If you want others to trust you, you have to be willing to own your good, your bad and your ugly. You have to let people who view you as “the teacher” see that you still have lessons to learn too.

In fact, if you are really really really teaching you will find that you teach what you need to learn and life gives you the opportunity to own it if you are willing to trust.

In the End, it’s all About Trust
If you are willing to trust that everything happens, happens for your good, you can immediately release resistance. If you trust your clients and do right by them, they also will stand by you. Perhaps that’s why I had so many who had signed up for the call give me a note of thanks to get the link. And, perhaps the relationship and trust is the reason so many of my callers were holding out and hanging on a dead mute line for over 23 minutes.

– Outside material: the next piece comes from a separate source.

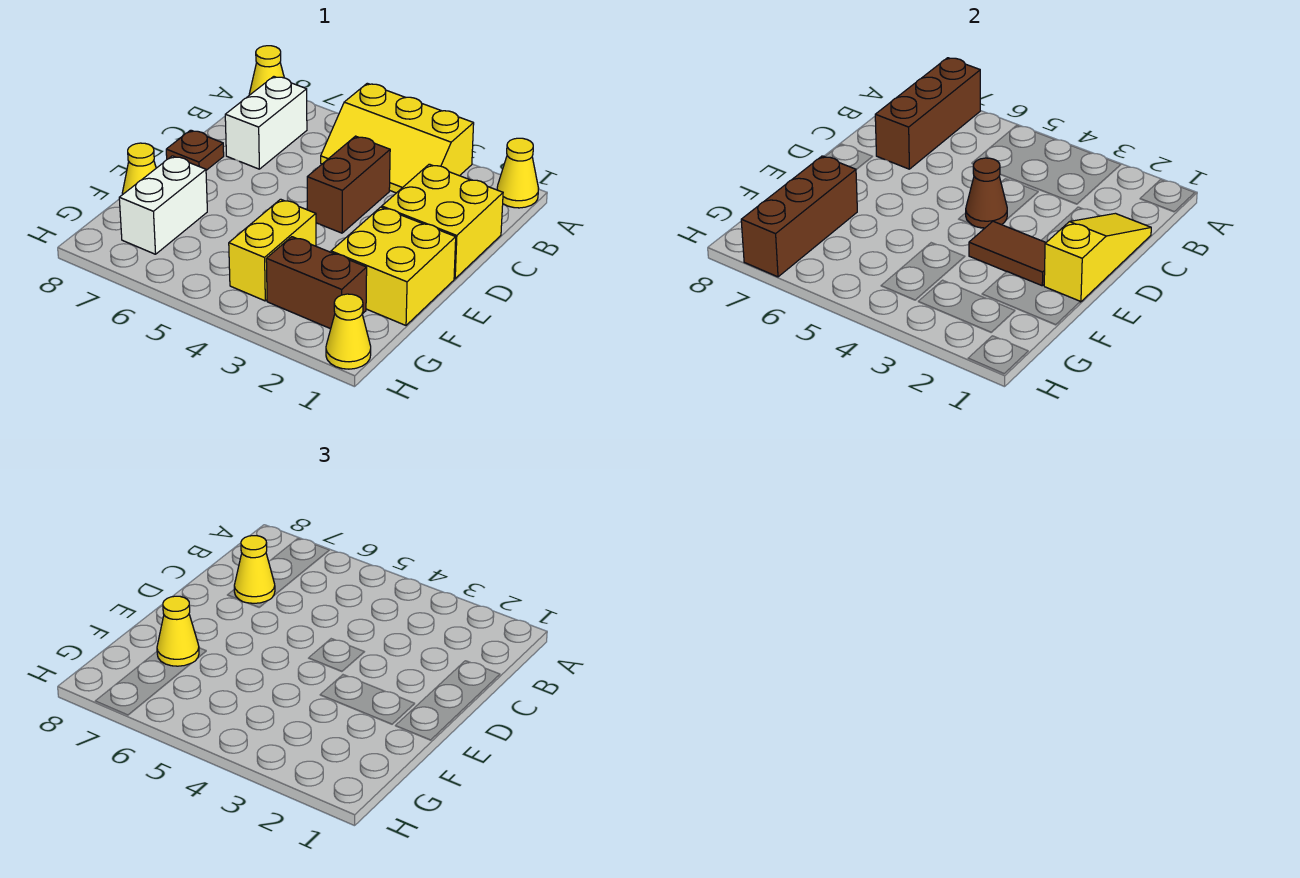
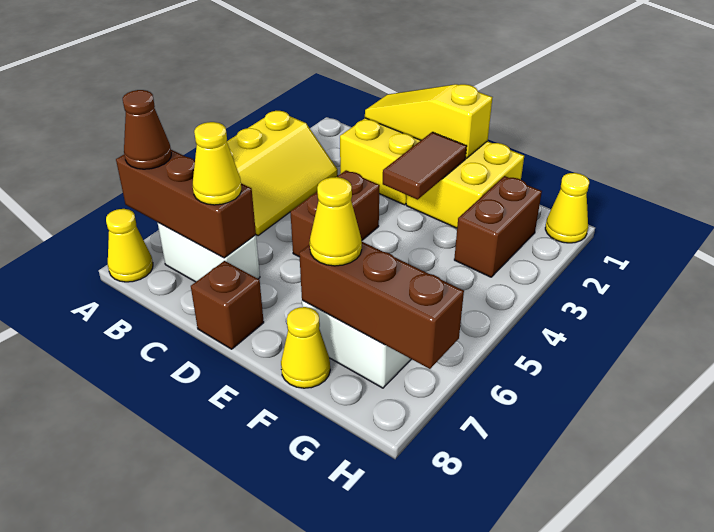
yellow cone A1 level 1 -> none
brown brick C4:D4 level 1 -> brown brick D4:D5 level 1
brown cone D4 level 2 -> brown cone A7 level 3
brown plate D8 level 1 -> brown brick D8 level 1
yellow brick F4:G4 level 1 -> none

I’m grateful for life’s lessons and the community of friends and clients who are living and learning the SYD Methodology.


What are you resisting?

February 12, 2009

You can wish.

You can hope.

You can even beat around the bush, manipulate or hint, but until you learn how to release your resistance nothing is going to change.

Resistance always shows up in our attachments, which by the way are our “real” commitments.

See if you are attached to

  • your beliefs
  • your comfort zone
  • your thinking
  • your ideas
  • Someone else’s approval
  • Looking good

How you know you are attached is when someone contributes an idea. Your response

  • That would be way to uncomfortable.
  • My __________would think I’m crazy.
  • I’d be way too embarrassed.
  • I would look stupid.
  • I’m afraid they would say, “no.”

So here’s the question.

Are you willing to be uncomfortable?
Are you willing to look stupid?
Are you willing to let your ______(fill in the blank) think you are crazy?
Are you willing to be embarrassed?
Are you willing to hear them say “no?”

Release the need for all that doesn’t really serve you, reclaim your power, and see the magic happen.